Background: Sacituzumab govitecan (SG) is an antibody-drug conjugate (ADC) composed of the irinotecan active metabolite SN-38 (govitecan) covalently linked to a humanized monoclonal antibody (hRS7) targeting trophoblastic cell-surface antigen-2 (Trop-2). Sacituzumab govitecan has demonstrated in vitro and in vivo activity against multiple solid tumors, including ovarian cancer and endometrial cancer. The Basket Trial, a phase I/II study of single agent sacituzumab govitecan in patients with epithelial cancers, showed clinical efficacy in endometrial cancer patients (n = 18) with an ORR of 22.2% (6.4-47.6) and median OS of 11.9 months (4.7 months – NR). Insufficient ovarian cancer patients were enrolled for response parameters to be met. The combination of platinum agents and topoisomerase inhibitors, such as irinotecan, has showed complementary effects in pre-clinical studies, however, the use in clinical practice has been limited by intolerable toxicity. Early trials have found that compared to irinotecan, a prodrug for SN-38, sacituzumab govitecan allows for improved targeted delivery of SN-38 to tumor tissue and increased therapeutic activity with relatively moderate toxicity. The tempering of the toxicity by this ADC may allow for the combination of cisplatin with sacituzumab govitecan to capitalize on the synergy between platinum agents and topoisomerase I inhibitors. The most common grade ≥ 3 adverse events that are seen with sacituzumab govitecan include leukopenia, neutropenia, and thrombocytopenia, thus the less myelosuppressive platinum agent cisplatin is the preferred platinum choice for this combination.

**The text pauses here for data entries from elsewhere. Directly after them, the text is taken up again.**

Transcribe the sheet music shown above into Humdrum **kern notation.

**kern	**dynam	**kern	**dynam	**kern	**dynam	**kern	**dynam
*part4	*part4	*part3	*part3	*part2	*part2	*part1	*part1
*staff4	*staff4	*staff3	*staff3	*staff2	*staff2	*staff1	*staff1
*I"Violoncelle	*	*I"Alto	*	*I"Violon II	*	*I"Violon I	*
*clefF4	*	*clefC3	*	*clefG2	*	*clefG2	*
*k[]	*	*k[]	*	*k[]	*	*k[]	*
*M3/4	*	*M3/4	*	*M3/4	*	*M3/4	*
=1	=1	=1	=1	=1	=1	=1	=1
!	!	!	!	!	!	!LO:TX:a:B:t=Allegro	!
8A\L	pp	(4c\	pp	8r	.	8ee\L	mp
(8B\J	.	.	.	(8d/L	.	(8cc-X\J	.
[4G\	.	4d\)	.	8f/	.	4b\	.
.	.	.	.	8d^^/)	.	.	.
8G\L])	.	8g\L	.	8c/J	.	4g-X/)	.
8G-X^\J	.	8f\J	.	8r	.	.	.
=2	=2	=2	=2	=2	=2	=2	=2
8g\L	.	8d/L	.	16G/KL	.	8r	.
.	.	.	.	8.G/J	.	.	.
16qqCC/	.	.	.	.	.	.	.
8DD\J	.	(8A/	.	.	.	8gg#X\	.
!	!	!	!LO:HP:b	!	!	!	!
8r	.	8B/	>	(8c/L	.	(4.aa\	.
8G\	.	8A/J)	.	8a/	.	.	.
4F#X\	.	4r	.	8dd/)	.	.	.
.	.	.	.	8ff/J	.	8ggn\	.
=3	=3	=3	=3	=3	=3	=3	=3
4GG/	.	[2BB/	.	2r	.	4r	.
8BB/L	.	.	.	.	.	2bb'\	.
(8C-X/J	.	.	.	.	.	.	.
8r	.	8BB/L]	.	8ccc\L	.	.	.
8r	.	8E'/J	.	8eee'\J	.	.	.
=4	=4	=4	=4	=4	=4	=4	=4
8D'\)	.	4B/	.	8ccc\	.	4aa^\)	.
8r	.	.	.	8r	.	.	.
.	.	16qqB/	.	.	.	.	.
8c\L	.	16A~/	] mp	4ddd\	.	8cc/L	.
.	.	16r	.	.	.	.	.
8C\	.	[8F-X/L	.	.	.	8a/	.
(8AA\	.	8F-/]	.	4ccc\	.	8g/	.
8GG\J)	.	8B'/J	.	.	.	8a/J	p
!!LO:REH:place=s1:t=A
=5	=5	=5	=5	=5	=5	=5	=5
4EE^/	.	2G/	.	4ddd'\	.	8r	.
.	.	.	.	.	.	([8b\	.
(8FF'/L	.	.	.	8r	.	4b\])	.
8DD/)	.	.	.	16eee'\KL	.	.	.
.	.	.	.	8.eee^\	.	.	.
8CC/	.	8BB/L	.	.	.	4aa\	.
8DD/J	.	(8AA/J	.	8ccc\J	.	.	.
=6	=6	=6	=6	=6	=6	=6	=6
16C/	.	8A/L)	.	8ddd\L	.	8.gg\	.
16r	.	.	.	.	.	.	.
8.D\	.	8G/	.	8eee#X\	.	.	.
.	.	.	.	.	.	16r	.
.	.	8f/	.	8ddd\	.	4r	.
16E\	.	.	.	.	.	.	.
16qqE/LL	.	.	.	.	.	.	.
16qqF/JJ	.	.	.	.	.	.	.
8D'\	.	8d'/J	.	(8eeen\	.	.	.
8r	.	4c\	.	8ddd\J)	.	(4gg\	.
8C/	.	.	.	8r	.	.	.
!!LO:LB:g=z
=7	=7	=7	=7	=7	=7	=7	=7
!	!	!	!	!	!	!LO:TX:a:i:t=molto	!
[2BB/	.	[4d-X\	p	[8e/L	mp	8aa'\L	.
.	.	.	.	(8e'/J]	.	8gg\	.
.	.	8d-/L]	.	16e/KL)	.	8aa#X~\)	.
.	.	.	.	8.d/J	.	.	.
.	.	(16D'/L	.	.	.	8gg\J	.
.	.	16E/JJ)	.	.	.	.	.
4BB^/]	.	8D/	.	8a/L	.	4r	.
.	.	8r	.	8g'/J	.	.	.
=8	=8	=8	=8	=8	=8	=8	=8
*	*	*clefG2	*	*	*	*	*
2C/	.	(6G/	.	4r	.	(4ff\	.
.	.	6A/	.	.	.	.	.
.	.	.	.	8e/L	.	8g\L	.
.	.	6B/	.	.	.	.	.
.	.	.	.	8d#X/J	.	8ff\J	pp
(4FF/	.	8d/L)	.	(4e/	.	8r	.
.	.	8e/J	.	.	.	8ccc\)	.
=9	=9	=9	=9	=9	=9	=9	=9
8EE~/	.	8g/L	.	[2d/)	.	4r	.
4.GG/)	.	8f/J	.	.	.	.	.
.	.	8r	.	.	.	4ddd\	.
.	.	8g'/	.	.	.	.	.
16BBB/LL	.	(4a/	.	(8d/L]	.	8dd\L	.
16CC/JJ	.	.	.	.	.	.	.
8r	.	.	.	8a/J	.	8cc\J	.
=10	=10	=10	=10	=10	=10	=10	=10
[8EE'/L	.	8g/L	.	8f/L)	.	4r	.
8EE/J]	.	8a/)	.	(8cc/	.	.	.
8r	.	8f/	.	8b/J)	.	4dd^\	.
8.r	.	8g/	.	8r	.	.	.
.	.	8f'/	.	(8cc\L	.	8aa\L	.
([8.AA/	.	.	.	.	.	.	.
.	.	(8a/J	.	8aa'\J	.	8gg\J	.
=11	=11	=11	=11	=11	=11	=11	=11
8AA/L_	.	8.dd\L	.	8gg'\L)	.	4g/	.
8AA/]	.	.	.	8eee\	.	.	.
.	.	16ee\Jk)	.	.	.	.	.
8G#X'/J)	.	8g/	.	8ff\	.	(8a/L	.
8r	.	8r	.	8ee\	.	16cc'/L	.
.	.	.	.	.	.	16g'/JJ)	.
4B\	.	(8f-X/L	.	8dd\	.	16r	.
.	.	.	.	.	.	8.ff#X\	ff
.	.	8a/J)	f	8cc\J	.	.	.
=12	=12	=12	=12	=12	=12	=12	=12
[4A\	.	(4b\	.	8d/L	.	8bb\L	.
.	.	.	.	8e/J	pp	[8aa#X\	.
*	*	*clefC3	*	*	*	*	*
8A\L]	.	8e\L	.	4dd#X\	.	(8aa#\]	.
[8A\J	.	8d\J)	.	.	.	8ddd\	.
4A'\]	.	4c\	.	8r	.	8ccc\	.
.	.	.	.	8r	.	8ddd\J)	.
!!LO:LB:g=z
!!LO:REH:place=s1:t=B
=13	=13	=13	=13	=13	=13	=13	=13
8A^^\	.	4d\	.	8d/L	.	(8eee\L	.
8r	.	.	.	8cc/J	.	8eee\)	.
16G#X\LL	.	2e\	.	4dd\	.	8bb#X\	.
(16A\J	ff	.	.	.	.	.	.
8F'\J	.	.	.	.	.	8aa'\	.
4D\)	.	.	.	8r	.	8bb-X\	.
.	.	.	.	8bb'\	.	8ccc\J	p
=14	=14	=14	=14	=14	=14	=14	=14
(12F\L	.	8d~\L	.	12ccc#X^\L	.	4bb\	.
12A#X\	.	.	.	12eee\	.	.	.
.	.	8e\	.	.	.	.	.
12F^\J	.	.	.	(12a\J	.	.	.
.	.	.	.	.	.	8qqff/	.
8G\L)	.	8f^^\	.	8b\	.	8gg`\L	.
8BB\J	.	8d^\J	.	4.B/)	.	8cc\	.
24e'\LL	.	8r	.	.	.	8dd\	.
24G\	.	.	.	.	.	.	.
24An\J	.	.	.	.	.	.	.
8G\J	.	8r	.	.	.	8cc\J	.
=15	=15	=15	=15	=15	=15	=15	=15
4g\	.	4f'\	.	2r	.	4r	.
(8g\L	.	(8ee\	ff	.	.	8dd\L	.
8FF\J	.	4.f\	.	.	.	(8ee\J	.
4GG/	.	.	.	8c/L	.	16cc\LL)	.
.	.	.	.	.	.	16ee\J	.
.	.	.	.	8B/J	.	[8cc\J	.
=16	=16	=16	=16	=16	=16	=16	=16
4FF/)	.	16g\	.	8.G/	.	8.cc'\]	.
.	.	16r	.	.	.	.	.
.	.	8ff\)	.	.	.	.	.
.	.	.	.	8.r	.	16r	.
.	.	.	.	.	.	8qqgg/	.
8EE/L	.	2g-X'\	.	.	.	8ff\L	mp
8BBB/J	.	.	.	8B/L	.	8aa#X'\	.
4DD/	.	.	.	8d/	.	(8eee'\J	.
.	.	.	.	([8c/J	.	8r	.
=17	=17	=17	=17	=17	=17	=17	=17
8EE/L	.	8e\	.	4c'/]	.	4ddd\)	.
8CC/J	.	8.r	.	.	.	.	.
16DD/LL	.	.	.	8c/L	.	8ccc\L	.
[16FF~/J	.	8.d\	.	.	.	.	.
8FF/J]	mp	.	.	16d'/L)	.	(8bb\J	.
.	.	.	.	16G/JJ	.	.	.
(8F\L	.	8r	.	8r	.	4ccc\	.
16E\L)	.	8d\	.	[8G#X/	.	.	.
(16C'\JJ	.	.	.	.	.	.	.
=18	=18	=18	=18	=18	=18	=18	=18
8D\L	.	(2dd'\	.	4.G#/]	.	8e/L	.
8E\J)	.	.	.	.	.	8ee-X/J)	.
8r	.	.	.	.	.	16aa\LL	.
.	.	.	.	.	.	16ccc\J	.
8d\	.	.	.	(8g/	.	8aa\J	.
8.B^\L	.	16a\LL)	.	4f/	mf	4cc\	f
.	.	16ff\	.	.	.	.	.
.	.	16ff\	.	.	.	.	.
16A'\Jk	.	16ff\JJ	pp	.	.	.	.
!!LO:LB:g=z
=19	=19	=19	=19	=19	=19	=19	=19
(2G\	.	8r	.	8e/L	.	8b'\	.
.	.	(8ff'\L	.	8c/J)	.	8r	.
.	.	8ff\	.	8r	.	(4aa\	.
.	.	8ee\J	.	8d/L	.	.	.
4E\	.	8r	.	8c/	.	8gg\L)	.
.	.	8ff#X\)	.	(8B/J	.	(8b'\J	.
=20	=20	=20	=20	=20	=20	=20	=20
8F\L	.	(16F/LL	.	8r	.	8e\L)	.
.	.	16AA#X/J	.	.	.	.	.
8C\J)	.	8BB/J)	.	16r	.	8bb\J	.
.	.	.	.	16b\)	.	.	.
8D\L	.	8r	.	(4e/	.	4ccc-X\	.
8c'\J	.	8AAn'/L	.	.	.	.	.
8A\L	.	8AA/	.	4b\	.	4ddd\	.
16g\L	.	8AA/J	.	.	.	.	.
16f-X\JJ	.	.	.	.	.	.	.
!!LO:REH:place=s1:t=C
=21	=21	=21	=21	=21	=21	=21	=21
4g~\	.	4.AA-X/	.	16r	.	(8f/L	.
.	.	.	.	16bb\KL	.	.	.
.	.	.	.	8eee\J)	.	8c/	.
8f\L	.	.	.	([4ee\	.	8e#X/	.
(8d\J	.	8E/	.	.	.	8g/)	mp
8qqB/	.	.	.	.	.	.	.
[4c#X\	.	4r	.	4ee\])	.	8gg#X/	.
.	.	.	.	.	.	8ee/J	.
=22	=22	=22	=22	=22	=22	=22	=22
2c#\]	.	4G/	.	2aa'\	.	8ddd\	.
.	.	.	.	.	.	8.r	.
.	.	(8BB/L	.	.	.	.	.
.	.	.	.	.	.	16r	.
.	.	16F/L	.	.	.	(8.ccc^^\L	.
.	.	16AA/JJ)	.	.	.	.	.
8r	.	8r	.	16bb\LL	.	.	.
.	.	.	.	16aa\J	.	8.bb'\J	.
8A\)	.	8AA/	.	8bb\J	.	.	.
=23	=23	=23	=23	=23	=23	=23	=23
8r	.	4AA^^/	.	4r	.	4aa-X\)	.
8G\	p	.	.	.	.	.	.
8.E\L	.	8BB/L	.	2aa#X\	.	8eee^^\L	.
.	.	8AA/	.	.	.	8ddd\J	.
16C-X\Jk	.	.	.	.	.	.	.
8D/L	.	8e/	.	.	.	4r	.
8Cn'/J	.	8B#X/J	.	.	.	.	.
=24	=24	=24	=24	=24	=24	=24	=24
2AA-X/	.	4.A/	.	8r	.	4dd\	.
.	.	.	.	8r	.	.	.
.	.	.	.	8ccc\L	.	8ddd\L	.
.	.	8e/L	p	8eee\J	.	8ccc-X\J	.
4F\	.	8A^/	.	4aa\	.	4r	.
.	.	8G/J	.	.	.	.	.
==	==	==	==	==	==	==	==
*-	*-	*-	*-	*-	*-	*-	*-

Methods: Sacituzumab govitecan is being evaluated in combination with cisplatin in an open-label, non-randomized, dose de-escalation (phase 1) study with a planned dose expansion cohort in platinum sensitive, recurrent epithelial ovarian and endometrial cancer patients. Platinum sensitivity for both cancers is defined as cancer recurrence/progression occurring more than 6 months after the last dose of prior platinum therapy. The safety run in phase utilizes a 3+3 design with a de-escalated dose level if the starting dose of sacituzumab govitecan shows toxicity. The primary endpoint for the safety run-in is to determine the dose-limiting toxicity (DLT) and dose expansion cohort dose of sacituzumab govitecan when administered with a fixed schedule of cisplatin. The dose expansion cohort is designed to indicate proof of concept regarding the ORR, CBR, PFS, and safety of the combination regimen at the dose established in the safety run-in phase of the study. The study began enrolling patients October 2024 at our institution and is currently in phase 1 at the starting dose level of sacituzumab govitecan.
Clinical trial information: NCT06040970.